Exercise data:
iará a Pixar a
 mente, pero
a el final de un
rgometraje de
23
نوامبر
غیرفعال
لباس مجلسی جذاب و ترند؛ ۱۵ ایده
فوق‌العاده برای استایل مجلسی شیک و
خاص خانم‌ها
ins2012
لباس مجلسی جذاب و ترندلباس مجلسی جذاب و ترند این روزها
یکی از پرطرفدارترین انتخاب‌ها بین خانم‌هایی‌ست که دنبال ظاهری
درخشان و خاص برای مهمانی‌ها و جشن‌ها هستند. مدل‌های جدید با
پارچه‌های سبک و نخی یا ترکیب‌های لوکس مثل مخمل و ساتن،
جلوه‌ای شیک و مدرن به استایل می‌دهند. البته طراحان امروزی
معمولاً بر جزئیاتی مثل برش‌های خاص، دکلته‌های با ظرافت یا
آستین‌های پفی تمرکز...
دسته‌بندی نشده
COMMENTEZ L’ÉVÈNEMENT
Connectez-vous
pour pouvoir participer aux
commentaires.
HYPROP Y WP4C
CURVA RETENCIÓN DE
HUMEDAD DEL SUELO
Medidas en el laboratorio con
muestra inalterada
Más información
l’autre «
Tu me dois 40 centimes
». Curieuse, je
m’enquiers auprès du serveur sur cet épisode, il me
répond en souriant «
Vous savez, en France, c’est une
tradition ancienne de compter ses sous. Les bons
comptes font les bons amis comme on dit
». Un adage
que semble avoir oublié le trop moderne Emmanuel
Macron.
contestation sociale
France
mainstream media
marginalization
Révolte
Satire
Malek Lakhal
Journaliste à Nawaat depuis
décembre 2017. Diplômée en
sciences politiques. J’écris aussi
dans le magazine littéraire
---
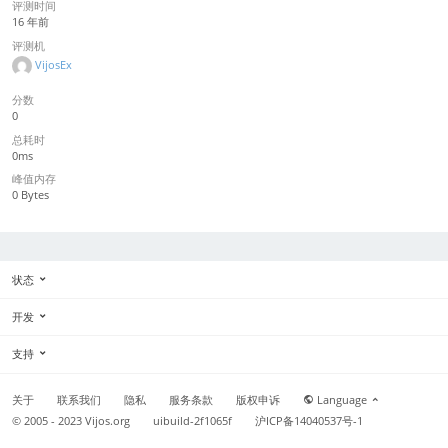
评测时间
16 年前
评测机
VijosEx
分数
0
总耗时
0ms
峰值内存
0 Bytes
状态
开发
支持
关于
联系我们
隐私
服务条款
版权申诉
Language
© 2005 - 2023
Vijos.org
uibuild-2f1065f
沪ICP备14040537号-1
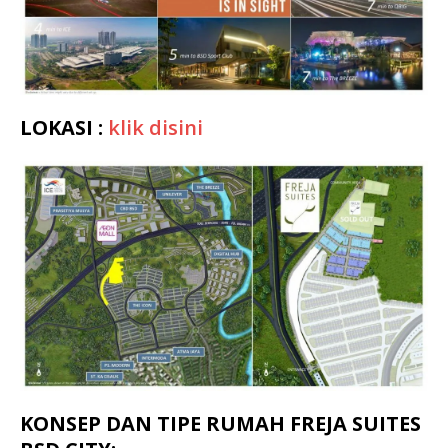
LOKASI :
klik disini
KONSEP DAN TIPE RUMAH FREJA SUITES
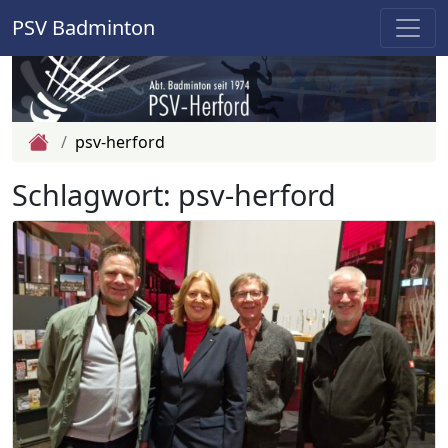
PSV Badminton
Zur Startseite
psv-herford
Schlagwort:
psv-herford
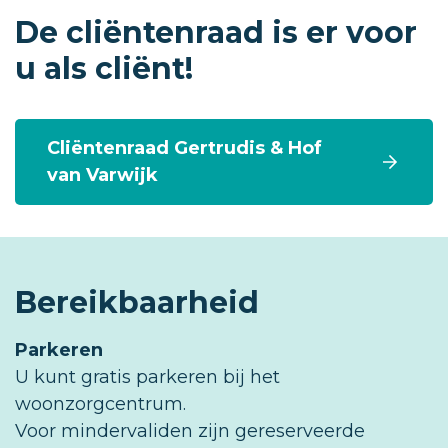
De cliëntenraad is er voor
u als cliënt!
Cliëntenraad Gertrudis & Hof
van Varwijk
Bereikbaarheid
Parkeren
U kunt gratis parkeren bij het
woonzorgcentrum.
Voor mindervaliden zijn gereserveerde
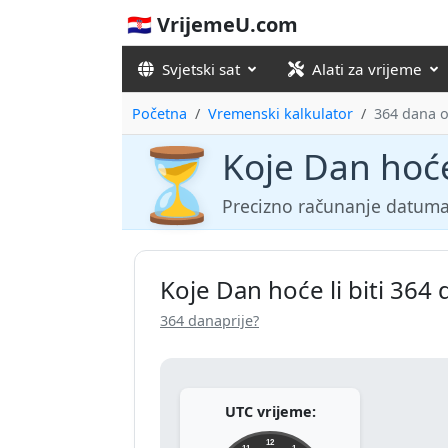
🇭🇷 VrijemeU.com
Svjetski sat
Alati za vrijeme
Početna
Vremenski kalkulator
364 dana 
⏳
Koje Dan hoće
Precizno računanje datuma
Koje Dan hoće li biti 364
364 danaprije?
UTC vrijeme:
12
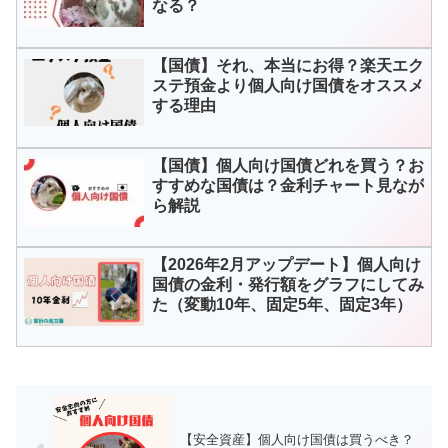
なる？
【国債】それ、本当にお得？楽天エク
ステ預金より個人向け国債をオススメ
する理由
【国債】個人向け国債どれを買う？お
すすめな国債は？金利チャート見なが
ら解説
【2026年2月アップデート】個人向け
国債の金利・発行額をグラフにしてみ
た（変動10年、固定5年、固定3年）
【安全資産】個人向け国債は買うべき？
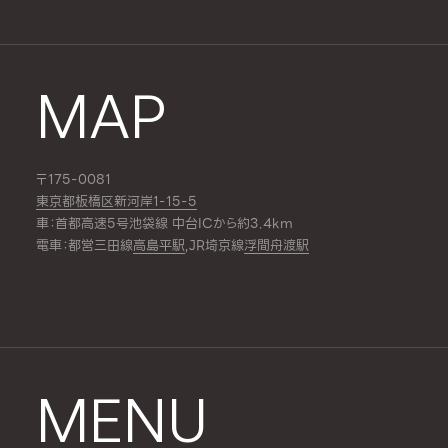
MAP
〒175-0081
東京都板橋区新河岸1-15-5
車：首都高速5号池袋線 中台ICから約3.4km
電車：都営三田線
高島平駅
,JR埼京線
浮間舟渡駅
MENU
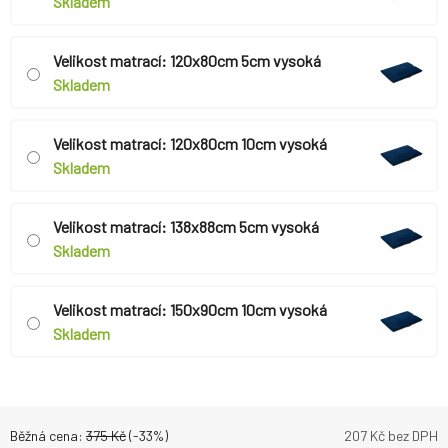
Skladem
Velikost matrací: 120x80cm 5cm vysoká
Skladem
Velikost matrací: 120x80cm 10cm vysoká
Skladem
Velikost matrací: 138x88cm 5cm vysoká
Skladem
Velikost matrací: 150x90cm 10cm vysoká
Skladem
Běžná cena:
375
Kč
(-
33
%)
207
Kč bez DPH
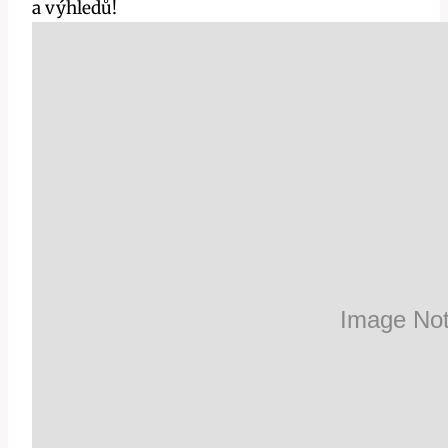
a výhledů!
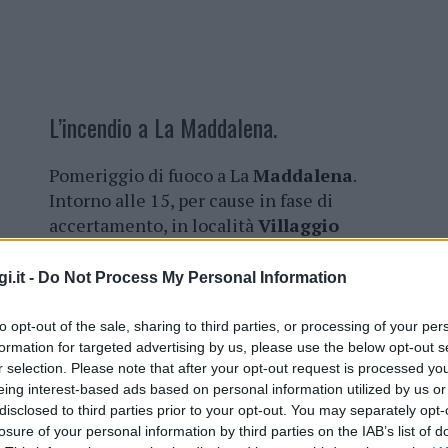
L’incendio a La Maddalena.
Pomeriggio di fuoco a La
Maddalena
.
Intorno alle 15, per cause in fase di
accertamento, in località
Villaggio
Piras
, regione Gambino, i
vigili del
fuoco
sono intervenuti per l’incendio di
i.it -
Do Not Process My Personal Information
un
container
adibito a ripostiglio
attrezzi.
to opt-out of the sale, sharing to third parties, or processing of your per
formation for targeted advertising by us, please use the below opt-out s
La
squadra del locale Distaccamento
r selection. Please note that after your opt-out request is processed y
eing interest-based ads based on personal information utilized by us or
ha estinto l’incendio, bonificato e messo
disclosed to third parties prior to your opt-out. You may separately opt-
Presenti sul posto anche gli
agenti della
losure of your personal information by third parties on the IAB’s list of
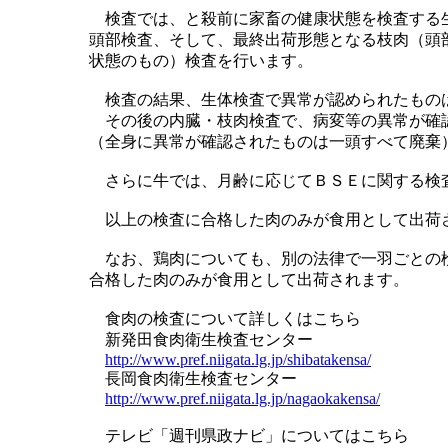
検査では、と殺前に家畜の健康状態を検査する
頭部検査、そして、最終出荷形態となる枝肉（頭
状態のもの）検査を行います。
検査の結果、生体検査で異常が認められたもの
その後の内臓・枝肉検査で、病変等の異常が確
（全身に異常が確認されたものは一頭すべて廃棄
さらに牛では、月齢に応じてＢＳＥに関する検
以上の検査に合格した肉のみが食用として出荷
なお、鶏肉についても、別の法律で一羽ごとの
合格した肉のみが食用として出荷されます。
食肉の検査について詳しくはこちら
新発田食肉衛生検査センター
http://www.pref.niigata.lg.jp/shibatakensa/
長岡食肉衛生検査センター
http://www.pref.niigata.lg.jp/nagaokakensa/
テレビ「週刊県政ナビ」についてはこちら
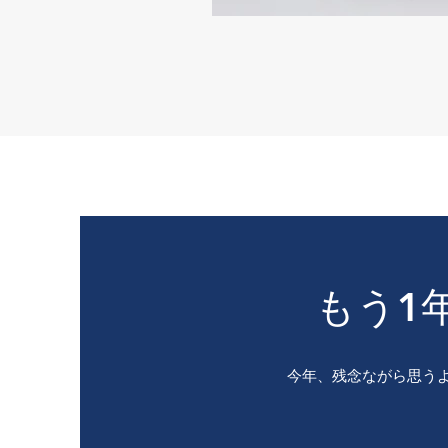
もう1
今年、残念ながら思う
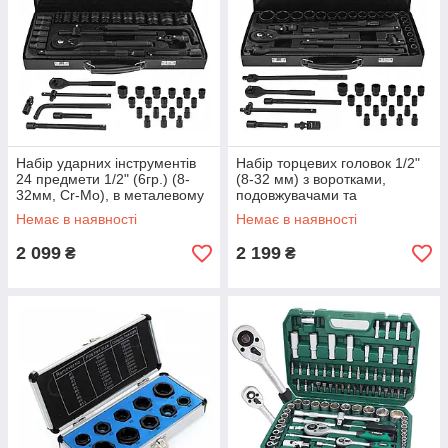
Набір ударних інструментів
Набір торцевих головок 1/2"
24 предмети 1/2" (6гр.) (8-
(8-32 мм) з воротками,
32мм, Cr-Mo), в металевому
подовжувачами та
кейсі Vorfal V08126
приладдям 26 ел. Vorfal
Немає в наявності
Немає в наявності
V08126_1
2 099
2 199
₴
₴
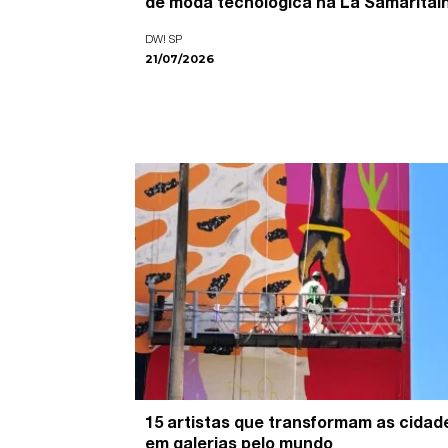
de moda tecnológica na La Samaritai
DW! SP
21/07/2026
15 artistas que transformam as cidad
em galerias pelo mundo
==
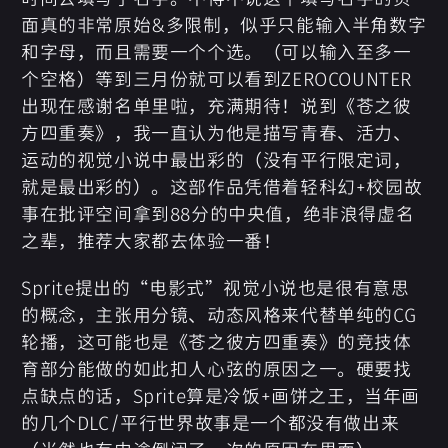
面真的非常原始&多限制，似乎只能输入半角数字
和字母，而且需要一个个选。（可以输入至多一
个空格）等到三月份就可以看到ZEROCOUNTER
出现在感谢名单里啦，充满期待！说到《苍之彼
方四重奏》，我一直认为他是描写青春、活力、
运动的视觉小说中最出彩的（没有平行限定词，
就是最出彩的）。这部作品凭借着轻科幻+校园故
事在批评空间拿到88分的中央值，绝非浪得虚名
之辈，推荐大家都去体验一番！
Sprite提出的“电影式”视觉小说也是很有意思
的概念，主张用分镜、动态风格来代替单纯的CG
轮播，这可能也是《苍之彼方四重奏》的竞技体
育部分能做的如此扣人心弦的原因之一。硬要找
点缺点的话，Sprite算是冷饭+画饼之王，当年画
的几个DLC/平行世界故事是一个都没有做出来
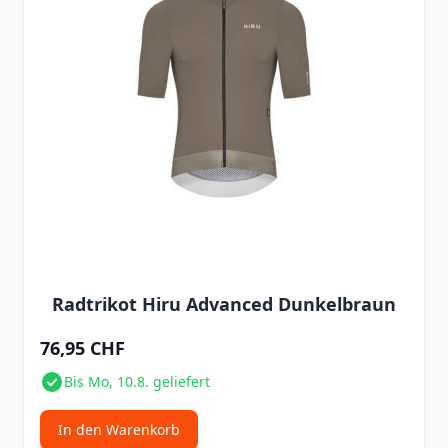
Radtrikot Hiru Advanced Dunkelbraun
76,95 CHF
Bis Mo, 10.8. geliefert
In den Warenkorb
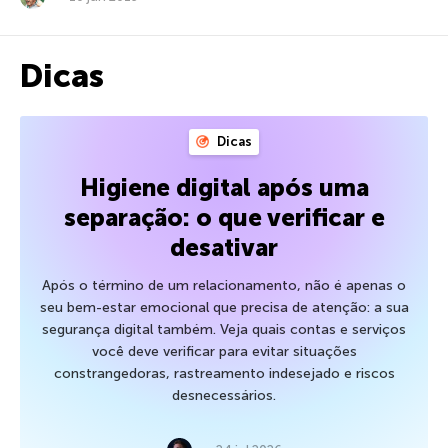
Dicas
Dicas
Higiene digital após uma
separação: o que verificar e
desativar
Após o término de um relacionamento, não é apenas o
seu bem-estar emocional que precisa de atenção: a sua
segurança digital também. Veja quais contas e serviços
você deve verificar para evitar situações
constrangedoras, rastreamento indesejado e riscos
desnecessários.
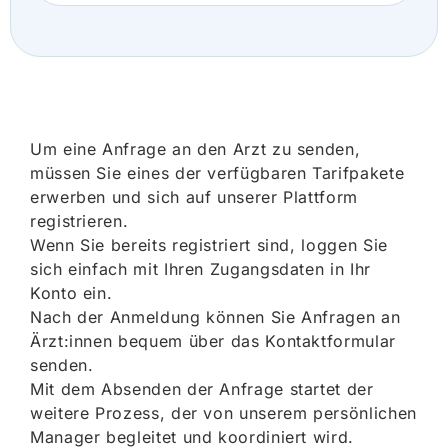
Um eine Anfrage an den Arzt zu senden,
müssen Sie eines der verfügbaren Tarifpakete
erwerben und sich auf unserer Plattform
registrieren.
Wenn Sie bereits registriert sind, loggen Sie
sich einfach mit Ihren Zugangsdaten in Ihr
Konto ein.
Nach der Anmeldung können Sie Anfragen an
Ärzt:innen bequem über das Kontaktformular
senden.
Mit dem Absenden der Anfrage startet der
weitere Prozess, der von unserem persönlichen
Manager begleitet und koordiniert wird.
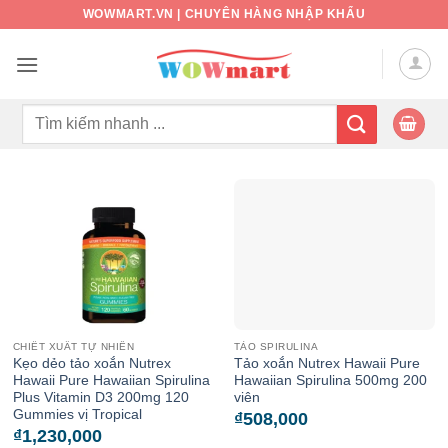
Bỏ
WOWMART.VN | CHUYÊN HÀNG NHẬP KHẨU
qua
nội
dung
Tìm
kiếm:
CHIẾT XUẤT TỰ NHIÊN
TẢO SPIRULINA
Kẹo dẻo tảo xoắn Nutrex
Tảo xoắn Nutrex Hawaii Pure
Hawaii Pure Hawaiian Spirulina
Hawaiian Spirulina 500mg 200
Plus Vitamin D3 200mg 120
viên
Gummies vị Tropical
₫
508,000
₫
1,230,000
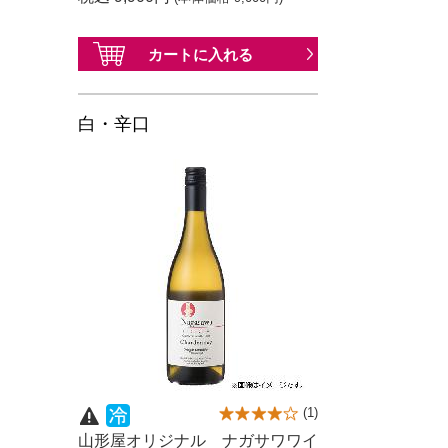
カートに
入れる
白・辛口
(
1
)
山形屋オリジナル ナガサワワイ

Required action:
Write out the data word for word, starting at the line that contains "iará a Pixar a" and ending with the line that contains "معمولاً بر جزئیاتی", including both of those lines.

Answer to this task:
iará a Pixar a
 mente, pero
a el final de un
rgometraje de
23
نوامبر
غیرفعال
لباس مجلسی جذاب و ترند؛ ۱۵ ایده
فوق‌العاده برای استایل مجلسی شیک و
خاص خانم‌ها
ins2012
لباس مجلسی جذاب و ترندلباس مجلسی جذاب و ترند این روزها
یکی از پرطرفدارترین انتخاب‌ها بین خانم‌هایی‌ست که دنبال ظاهری
درخشان و خاص برای مهمانی‌ها و جشن‌ها هستند. مدل‌های جدید با
پارچه‌های سبک و نخی یا ترکیب‌های لوکس مثل مخمل و ساتن،
جلوه‌ای شیک و مدرن به استایل می‌دهند. البته طراحان امروزی
معمولاً بر جزئیاتی مثل برش‌های خاص، دکلته‌های با ظرافت یا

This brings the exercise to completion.